Not surprisingly, consumer advocates are calling for increased regulatory scrutiny of banks following the collapse of Silicon Valley Bank. Here’s more:
“Rolling back common-sense safeguards to ensure banks were liquid enough to pay their depositors was clearly the wrong decision,” said Renita Marcellin, the advocacy and legislative director at Americans for Financial Reform. “These banks would have faced a tougher risk management framework under the original Dodd-Frank law. But bipartisan majorities in Congress weakened the law in 2018 and Trump-appointed regulators took it even further.”

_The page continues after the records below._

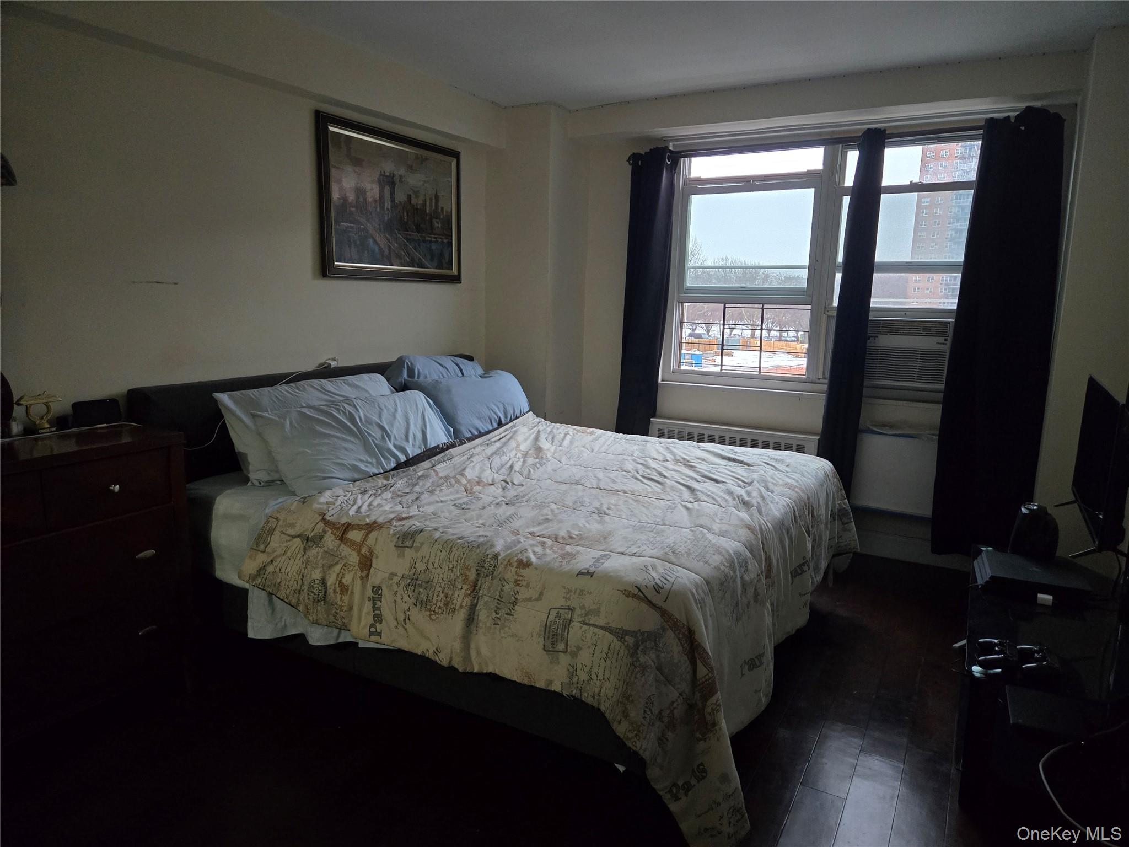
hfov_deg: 73.9
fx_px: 750
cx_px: 564
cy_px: 424
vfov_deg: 58.9
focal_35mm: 23
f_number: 1.8
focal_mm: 5.4
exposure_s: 1/60
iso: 800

Americans for Financial Reform made the following recommendations in the wake of the bank collapses:
"Congress should repeal the 2018 legislation and take up additional measures to protect financial stability and the public interest. But regulators should not wait; they can take steps now to make the system more stable while protecting consumers and investors. They should strengthen bank capital and liquidity rules and make use of the Financial Stability Oversight Council and the Office of Financial Research to identify emerging risks, designate firms as systemically important, and properly regulate both banks and non-banks. They should also implement the Dodd-Frank mandate to limit executive compensation."

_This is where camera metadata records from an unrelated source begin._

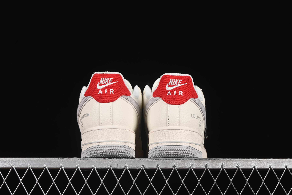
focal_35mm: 75
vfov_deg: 18.2
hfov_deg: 27.0
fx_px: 608
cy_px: 98
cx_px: 146
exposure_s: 1/80
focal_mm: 50
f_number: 8
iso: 160
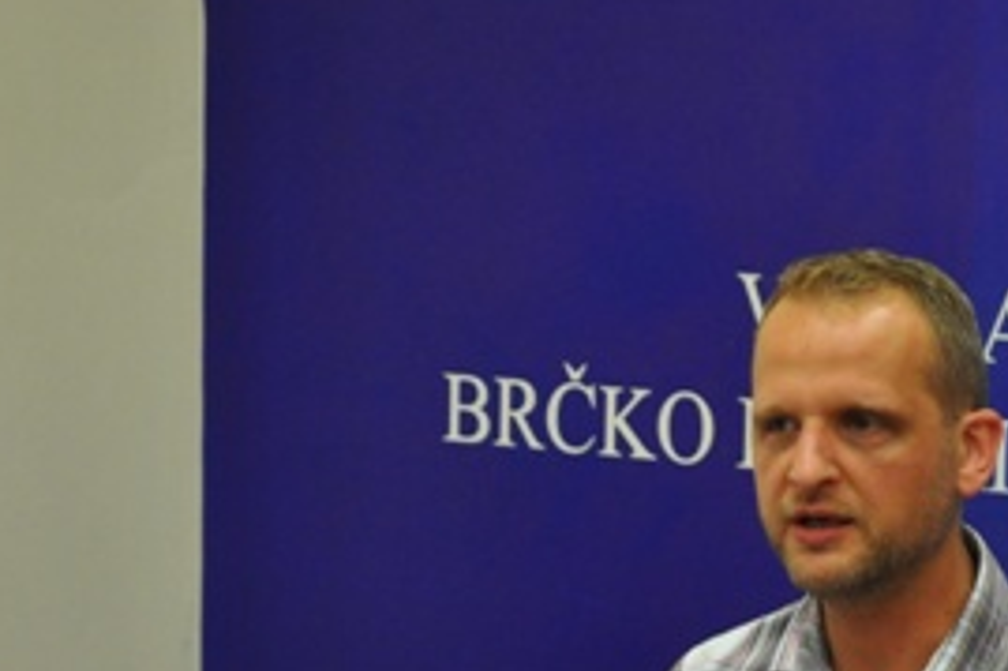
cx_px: 615
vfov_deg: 8.0
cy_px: 605
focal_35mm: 171
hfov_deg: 12.0
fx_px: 4785
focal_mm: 48
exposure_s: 1/40
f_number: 5.3
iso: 800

On Junk Fees and Rising Rents
Sure, inflation is playing a role in rising housing costs, but one advocacy group is calling out the role of junk fees in the rapid rise of rents.

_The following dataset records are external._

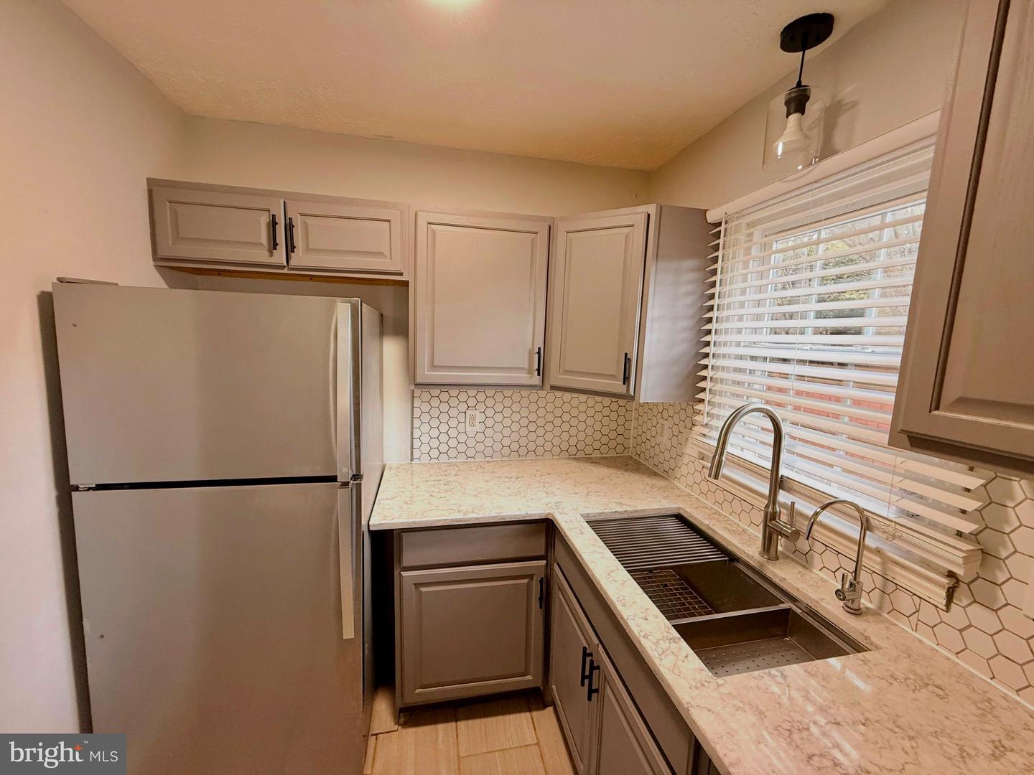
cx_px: 517
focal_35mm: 14
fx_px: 418
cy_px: 388
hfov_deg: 102.1
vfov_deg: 85.7
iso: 200
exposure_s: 1/120
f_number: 2.2
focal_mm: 2.22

The National Consumer Law Center (NCLC) has released a report noting that while rents are rising nationally, a significant portion of that increase is due to what the consumer advocacy group calls "junk fees."
“Renters are already struggling to find safe and stable housing during a severe affordable housing shortage,” said April Kuehnhoff, senior attorney at the National Consumer Law Center and co-author of the report. “Now, on top of sky-high rent prices, renters are being forced to pay excessive and sometimes illegal late fees, as well as convenience fees, roommate fees, and even a fee just because it’s January!”
A Warning on Earned Wage Access
Sure, early access to earned wages can be a helpful financial management tool. It can also create a debt trap, as one advocacy group notes:
“Companies that offer loans directly to consumers against their next paycheck are marketing a technology-based form of payday loan, a harmful product that Vermont and other states have appropriately prohibited, with rates capped at 18% annually for single payment loans in Vermont,” said CRL policy counsel Monica Burks.
Burks and CRL noted that these companies are pressing other states - Kansas, Missouri, New York, and Georgia - in order to allow their lending model to continue unabated.
The model typically markets products as "free" to the consumer but also includes a suggested tip that often creates an effective interest rate as high as payday loans.
CRL is suggesting rate caps to prevent what it is suggesting would be a potential debt trap for employee borrowers.